In fact most of the critiques I've read, go something like: "He's obviously right, but I don't like it cuz it smells like something bad from the 80's".
It takes no effort at all to see that CA HSR is an unmitigated disaster. It takes much more effort to figure out a coherent policy common denominator that shames CA for outsourcing the project to consultants while praising OWS for doing the same.
Klein notes that one project is a dismal failure and the other a stunning success. Both are true statements, and there's really nothing you can say to make that not true.

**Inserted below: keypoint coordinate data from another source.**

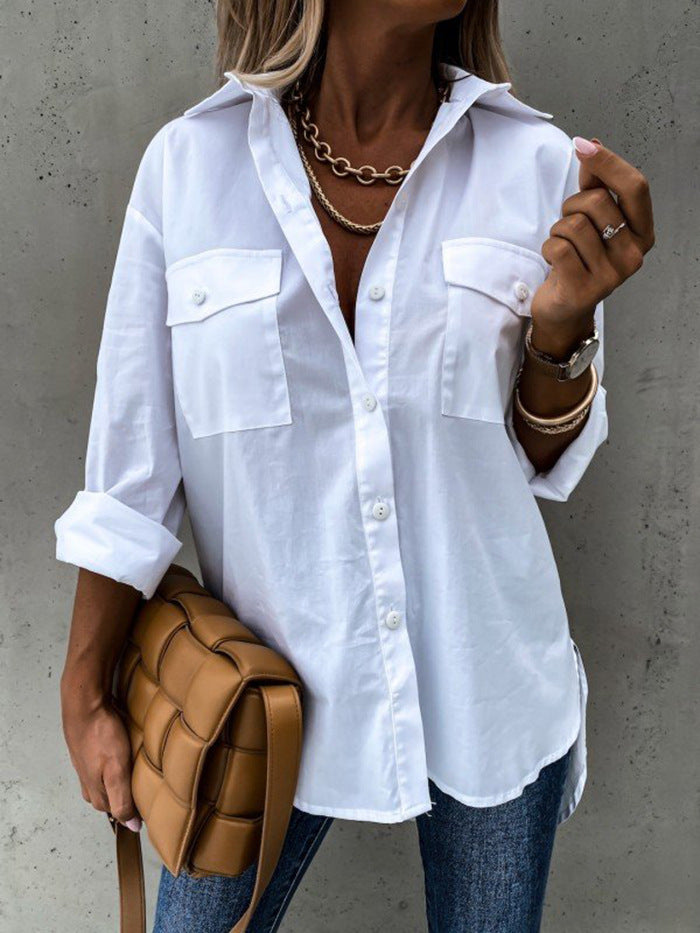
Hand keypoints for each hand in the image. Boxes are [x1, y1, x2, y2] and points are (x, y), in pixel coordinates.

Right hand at [61, 682, 140, 831]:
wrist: (84, 706)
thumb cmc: (101, 736)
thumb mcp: (116, 771)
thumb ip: (123, 799)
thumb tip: (132, 826)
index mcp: (95, 792)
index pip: (117, 812)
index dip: (134, 811)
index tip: (150, 807)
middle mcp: (88, 782)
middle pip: (111, 798)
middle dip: (126, 797)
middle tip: (146, 790)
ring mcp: (85, 766)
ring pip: (105, 781)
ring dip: (119, 781)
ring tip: (136, 775)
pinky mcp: (87, 751)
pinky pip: (102, 765)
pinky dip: (113, 765)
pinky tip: (120, 757)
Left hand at [531, 135, 654, 356]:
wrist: (565, 309)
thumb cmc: (579, 260)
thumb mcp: (591, 220)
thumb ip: (594, 185)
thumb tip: (592, 146)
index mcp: (643, 232)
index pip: (635, 187)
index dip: (609, 162)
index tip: (584, 145)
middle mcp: (634, 254)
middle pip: (598, 202)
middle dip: (573, 205)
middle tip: (568, 225)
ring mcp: (612, 275)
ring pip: (574, 225)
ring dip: (558, 229)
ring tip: (562, 246)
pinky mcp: (585, 289)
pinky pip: (558, 248)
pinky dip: (548, 248)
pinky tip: (554, 262)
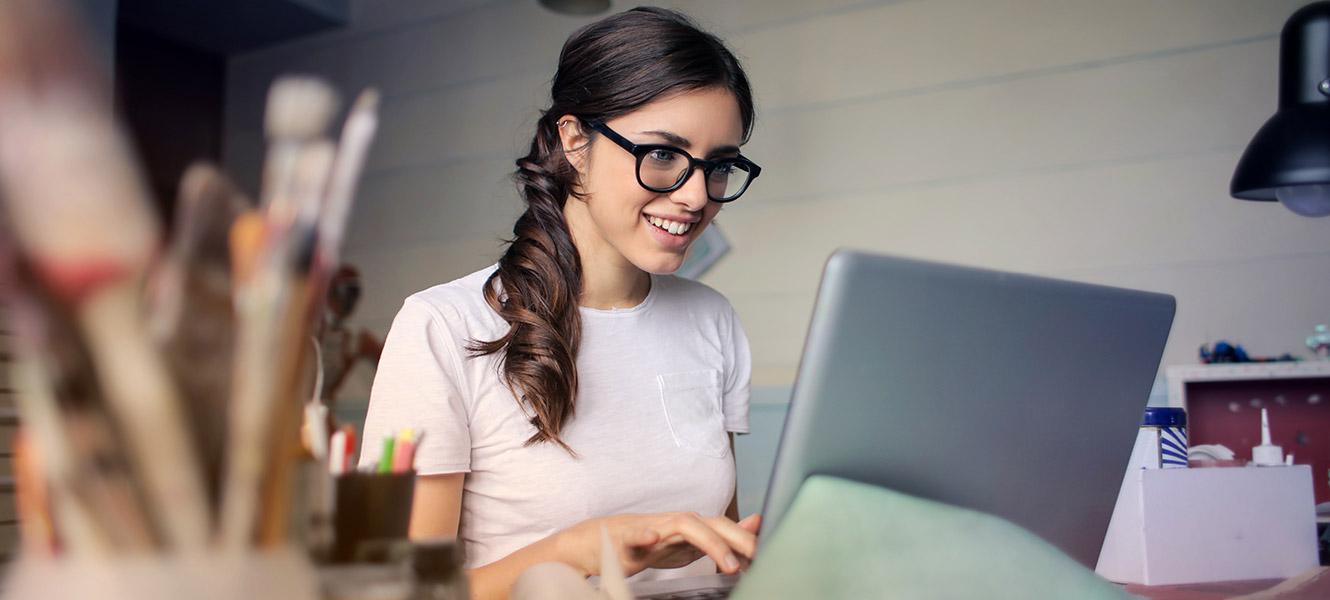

The idea that there's a single coherent set of policy prescriptions that gets you reliably to the successes and away from the failures is exactly the thing Klein doesn't claim to be offering --- in fact, you open your review by complaining about exactly that.
Right. So then what is he offering?
We have different definitions of "vision." My version implies some level of internal coherence.
I've asked before and you didn't answer: can you identify anything in the book that Klein and Thompson are wrong about? Are we doing better deploying transportation than we think? Should we be more careful about where to site wind and solar, not less? Do we lean too heavily on private industry in the development of vaccines?
A positive vision of the outcomes of a Democratic coalition that focuses on demonstrating competence and a willingness to build to suit the needs of its constituents: housing affordability in blue states, clean energy, modern transportation systems, new vaccines, &c.